Oil slips further on talk of easing output curbs

NEW YORK (Reuters) – Oil prices fell about 1 percent on Thursday, with expectations building that OPEC could wind down the output deal in place since the start of 2017, due to supply concerns out of Venezuela and Iran. U.S. West Texas Intermediate (WTI) crude futures fell 67 cents to $71.17 a barrel, a 0.9 percent loss.

Brent crude futures fell 61 cents, or 0.8 percent, to $79.19 a barrel by 11:24 a.m. EDT.

The Organization of the Petroleum Exporting Countries may decide in June to lift output to make up for reduced supply from Venezuela and Iran, the latter in part due to the U.S. decision to withdraw from the Iran nuclear arms control deal, OPEC and oil industry sources told Reuters.

Russian Energy Minister Alexander Novak said production cuts could be eased “softly” if OPEC and non-OPEC countries see the oil market balancing in June, the Interfax news agency reported.

Russia and Saudi Arabia have a common position on the future of the oil output cut deal, Novak told Interfax news agency, though he said the deal would stay in place for now. Russia’s Lukoil said the deal should remain in place but needs to be altered.

“A move to put more oil on the market by Saudi Arabia and Russia would be very bearish for prices. The mere contemplation of it has hit oil prices this week,” said John Kilduff, a partner at Again Capital LLC in New York.

Venezuela’s output has fallen to about 1.4 million barrels per day, according to OPEC secondary sources, as its economic crisis grows and state-run PDVSA struggles to pay its debts and fund operations.

Supply concerns have pushed Brent and WTI to multi-year highs, with Brent breaking through an $80 threshold last week for the first time since November 2014.

OPEC and some non-OPEC major oil producers, which are scheduled to meet in Vienna next month, previously agreed to curb their combined output by about 1.8 million bpd to boost oil prices and clear a supply glut.

Global inventories have been broadly falling, even as U.S. crude production remains strong.
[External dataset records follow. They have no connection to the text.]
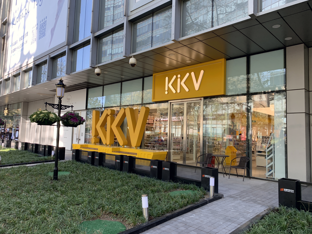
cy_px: 117
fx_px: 234
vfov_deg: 53.1
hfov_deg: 67.3
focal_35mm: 26
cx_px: 156
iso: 25
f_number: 1.8
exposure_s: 1/122
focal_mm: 4.25
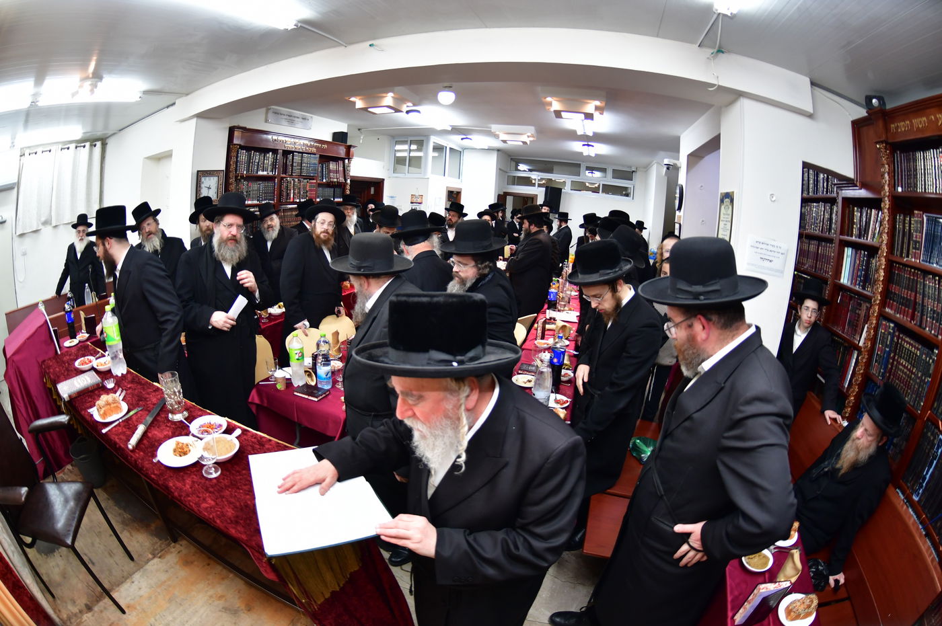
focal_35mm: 15
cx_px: 471
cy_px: 313
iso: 640
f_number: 6.3
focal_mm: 10.5
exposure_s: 1/200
The United States in February produced 10.3 million bpd, a record.

On Thursday, U.S. President Donald Trump called off a planned summit with North Korean leader Kim Jong Un over that nation’s nuclear aims.

Trump’s comments should be negative for oil prices, but the comments pushed the dollar index down, supporting crude futures, Commerzbank strategist Carsten Fritsch said.

A weaker dollar makes greenback-denominated commodities less expensive for holders of other currencies. The dollar fell more than 0.2 percent against a basket of currencies.